# Document:
* Start *
He would come back with an answer that would satisfy the class. DeLo never failed to surprise me with a
memento to be offered to the class, such as a model kit of an SBD or TBF. Of my 8th grade students who have gone on to
higher and greater achievements, I am sure they are better informed of the Navy
and its ships.
Thank you "Captain
DeLo." We may call on you again.
------------------------------------------------------------------------------------
From: John
Greaves
Canada
My friend Owen Miller, who is close to Pensacola and the National Naval
Aviation Museum, had the following to say on an internet warbird forum. With his permission, I'd like to include
this in the comments [about DeLo]:
"As
you may know CAPT DeLorenzo volunteered in restoration at NNAM for many
years. Recently he had been in hospice
care. Thursday (May 26th), NNAM held a
brief dedication ceremony for the Coronado. Frank was there in a suit and
tie and in a wheelchair. His family was
there, everybody shook his hand, the gals hugged him, and he was just
beaming. They got him back to hospice,
got him settled into bed, as he was worn out from the days events—and he
never woke up; died the next morning.
* End *
# Objectives:
**a.** List every abbreviation in the DeLo tribute that is written entirely in capital letters.
**b.** Rewrite the stretch of the DeLo tribute that begins at "He would come" and ends at "and its ships.", changing "class" to "group" throughout.
The items that follow come from a separate source.

# Recorded information:
* Start *
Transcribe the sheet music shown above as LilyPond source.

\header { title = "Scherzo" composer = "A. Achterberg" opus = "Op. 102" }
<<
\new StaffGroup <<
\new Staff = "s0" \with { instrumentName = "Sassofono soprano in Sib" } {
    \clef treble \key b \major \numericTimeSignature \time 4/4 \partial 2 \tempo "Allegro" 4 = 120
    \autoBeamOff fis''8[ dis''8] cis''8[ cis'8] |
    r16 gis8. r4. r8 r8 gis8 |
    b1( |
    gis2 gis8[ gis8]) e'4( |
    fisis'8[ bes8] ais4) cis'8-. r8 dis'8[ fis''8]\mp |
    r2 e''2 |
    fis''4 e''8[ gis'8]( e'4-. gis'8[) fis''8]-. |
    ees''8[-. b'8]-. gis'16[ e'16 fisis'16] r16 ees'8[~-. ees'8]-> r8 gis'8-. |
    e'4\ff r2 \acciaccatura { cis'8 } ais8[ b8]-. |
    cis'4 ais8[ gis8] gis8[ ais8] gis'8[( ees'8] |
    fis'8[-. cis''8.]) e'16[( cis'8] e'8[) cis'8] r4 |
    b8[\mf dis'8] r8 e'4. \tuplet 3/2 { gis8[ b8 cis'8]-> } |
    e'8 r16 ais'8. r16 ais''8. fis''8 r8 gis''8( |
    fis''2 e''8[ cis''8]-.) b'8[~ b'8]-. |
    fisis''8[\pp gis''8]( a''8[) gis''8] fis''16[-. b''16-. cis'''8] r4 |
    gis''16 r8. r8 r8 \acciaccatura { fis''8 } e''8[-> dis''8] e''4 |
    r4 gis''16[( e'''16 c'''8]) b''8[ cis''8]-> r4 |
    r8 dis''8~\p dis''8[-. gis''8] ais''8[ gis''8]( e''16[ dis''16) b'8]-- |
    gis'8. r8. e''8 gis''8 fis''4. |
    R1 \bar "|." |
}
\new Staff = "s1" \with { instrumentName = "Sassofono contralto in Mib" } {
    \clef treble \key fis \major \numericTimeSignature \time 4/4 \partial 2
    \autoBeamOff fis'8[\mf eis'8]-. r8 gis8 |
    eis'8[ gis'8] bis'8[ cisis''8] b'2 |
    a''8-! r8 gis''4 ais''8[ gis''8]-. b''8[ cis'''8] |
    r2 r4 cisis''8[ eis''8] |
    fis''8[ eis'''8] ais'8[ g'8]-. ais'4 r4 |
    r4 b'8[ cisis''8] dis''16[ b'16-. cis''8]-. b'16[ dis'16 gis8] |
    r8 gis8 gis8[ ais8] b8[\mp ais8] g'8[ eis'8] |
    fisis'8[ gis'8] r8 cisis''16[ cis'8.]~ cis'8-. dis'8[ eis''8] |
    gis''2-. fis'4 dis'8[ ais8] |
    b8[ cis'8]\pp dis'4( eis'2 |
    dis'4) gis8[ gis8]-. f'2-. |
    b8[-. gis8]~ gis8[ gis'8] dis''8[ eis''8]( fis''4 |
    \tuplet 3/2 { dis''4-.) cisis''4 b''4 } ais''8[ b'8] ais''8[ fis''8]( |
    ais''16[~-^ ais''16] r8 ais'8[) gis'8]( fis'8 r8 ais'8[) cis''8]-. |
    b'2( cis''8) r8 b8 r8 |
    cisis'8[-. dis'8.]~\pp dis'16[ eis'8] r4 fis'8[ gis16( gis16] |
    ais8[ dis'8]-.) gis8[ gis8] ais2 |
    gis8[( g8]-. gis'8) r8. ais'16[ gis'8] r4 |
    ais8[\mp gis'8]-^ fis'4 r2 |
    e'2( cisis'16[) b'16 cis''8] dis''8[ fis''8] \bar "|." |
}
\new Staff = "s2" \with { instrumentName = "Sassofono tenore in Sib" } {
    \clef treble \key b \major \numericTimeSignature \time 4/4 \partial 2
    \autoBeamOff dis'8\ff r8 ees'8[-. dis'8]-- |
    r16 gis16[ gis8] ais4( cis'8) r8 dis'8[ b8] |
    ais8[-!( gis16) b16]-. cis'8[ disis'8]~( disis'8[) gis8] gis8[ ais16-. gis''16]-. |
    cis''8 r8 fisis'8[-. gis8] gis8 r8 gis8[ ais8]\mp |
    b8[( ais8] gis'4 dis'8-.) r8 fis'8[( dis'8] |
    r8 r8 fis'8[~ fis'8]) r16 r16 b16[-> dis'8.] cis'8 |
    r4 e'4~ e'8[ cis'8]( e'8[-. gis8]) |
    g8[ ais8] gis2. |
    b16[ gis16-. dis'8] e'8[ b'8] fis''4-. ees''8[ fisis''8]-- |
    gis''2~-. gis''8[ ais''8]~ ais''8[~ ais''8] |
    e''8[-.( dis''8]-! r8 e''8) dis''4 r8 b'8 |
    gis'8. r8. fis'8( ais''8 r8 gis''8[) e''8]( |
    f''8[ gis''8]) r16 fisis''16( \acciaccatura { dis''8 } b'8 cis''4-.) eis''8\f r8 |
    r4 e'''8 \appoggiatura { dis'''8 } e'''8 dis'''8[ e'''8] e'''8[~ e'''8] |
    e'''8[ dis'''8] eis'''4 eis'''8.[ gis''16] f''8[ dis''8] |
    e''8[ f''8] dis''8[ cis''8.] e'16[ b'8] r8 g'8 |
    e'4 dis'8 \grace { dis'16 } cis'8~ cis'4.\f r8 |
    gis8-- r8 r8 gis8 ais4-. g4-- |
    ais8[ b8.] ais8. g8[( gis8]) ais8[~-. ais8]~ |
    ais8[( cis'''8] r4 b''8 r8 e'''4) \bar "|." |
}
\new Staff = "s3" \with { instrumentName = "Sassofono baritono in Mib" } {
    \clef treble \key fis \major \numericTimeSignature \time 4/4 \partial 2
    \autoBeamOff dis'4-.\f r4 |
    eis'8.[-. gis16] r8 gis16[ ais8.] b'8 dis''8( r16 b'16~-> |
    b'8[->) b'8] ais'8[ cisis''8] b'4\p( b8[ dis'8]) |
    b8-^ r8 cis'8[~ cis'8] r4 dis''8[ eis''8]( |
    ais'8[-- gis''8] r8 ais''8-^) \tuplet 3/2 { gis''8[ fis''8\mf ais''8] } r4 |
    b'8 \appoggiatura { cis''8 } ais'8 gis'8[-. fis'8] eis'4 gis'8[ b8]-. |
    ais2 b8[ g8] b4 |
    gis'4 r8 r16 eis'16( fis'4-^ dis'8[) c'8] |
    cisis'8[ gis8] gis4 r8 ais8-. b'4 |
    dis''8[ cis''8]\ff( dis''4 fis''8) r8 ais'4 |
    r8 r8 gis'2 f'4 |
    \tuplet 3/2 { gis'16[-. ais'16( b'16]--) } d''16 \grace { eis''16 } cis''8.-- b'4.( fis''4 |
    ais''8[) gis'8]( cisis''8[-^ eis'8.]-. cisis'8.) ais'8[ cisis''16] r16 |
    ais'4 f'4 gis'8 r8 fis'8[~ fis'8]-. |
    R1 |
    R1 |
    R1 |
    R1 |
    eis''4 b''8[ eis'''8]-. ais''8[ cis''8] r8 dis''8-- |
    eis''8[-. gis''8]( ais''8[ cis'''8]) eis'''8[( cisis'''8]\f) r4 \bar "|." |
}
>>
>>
* End *
# Set of answers:
**a.** SBD, TBF, CAPT, NNAM

**b.**
He would come back with an answer that would satisfy the group. DeLo never failed to surprise me with a
memento to be offered to the group, such as a model kit of an SBD or TBF. Of my 8th grade students who have gone on to
higher and greater achievements, I am sure they are better informed of the Navy
and its ships.